Group 5: Mathematics
There are two types of mathematics that the students can pick from. It can be taken at either standard or higher level. The Analysis and Approaches course is for students interested in exploring maths at a deeper level, enabling them to solve complex problems in relevant and real-world contexts.
The Applications and Interpretation course is for those who are interested in exploring the real-life applications of maths. Students learn how to use real-world data to create mathematical models to uncover insights and aid decision-making. This course delves deeper into the practical applications of mathematics.
Group 6: The Arts
This groups includes subject such as Dance, Music, Film, Theatre, and Visual Art. Once you’ve figured out your interests and have an idea of what subjects you will be taking, try to delve deeper into them.
Pick up some IB prescribed textbooks, articles, library books and do some background reading on each subject. This will help you gain a lot of insight and be way ahead of your class.
Frequently Asked Questions (FAQs)
Q1: Can students choose their own courses in an IB school?
A: Yes, students in an IB school typically have the ability to choose their own courses. However, there may be certain requirements or guidelines set by the school or the IB program that must be followed.
Q2: Are students required to take all IB courses offered by their school?
A: No, students are not required to take all IB courses offered by their school. They can choose to take only certain courses that interest them or are required for their future academic or career goals. In the International Baccalaureate Diploma Programme, students typically take six subjects, choosing one subject from each of the six groups.
Q3: How do students decide which IB courses to take?
A: Students typically work with their school guidance counselors or IB coordinators to determine which courses are best suited for their interests and goals. They may also consider their future college or career plans when making these decisions.
Q4: Can students switch courses once they have started the IB program?
A: It may be possible for students to switch courses once they have started the IB program, but this would depend on the specific policies and procedures of the school and the IB program. Switching courses could potentially impact a student’s ability to complete the program within the allotted time frame.
Q5: Are there any prerequisite courses required for IB courses?
A: Some IB courses may have prerequisite courses or recommended background knowledge that students should have before enrolling. It’s important for students to research these requirements and make sure they meet them before signing up for a course.

▶ **Dataset**:
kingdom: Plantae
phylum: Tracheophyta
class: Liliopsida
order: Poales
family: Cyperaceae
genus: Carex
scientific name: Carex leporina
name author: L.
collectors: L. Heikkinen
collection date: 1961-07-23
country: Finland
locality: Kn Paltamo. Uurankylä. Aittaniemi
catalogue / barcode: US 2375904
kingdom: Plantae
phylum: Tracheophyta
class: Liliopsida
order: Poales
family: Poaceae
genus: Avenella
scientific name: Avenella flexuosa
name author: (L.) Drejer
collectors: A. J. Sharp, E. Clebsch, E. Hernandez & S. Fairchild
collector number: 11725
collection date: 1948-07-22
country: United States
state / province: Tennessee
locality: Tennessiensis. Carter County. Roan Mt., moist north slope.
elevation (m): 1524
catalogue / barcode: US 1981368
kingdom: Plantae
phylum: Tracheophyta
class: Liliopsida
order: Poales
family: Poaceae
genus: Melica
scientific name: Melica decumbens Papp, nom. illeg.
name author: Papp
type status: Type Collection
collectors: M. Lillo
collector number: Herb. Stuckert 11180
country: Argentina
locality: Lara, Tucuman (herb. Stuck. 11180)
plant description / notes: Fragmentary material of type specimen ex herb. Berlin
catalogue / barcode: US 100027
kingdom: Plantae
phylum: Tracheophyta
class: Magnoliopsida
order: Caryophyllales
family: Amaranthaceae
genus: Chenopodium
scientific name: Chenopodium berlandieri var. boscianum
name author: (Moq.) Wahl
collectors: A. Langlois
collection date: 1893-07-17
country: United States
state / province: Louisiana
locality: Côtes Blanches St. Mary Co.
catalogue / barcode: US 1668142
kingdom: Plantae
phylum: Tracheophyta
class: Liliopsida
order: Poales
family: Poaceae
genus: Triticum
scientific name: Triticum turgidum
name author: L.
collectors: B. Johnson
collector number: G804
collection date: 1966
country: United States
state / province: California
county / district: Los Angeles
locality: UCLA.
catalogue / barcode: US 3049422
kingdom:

▶ **Required actions**:
a: Please reproduce the passage on IB subject choices word for word, from "Frequently Asked Questions" up to and including "the six groups.".
b: List every subject that the passage on IB subject choices names as part of Group 6: The Arts.

▶ **Responses for each task**:
a:
Frequently Asked Questions (FAQs)
Q1: Can students choose their own courses in an IB school?
A: Yes, students in an IB school typically have the ability to choose their own courses. However, there may be certain requirements or guidelines set by the school or the IB program that must be followed.
Q2: Are students required to take all IB courses offered by their school?
A: No, students are not required to take all IB courses offered by their school. They can choose to take only certain courses that interest them or are required for their future academic or career goals. In the International Baccalaureate Diploma Programme, students typically take six subjects, choosing one subject from each of the six groups.

b:
Dance
Music
Film
Theatre
Visual Art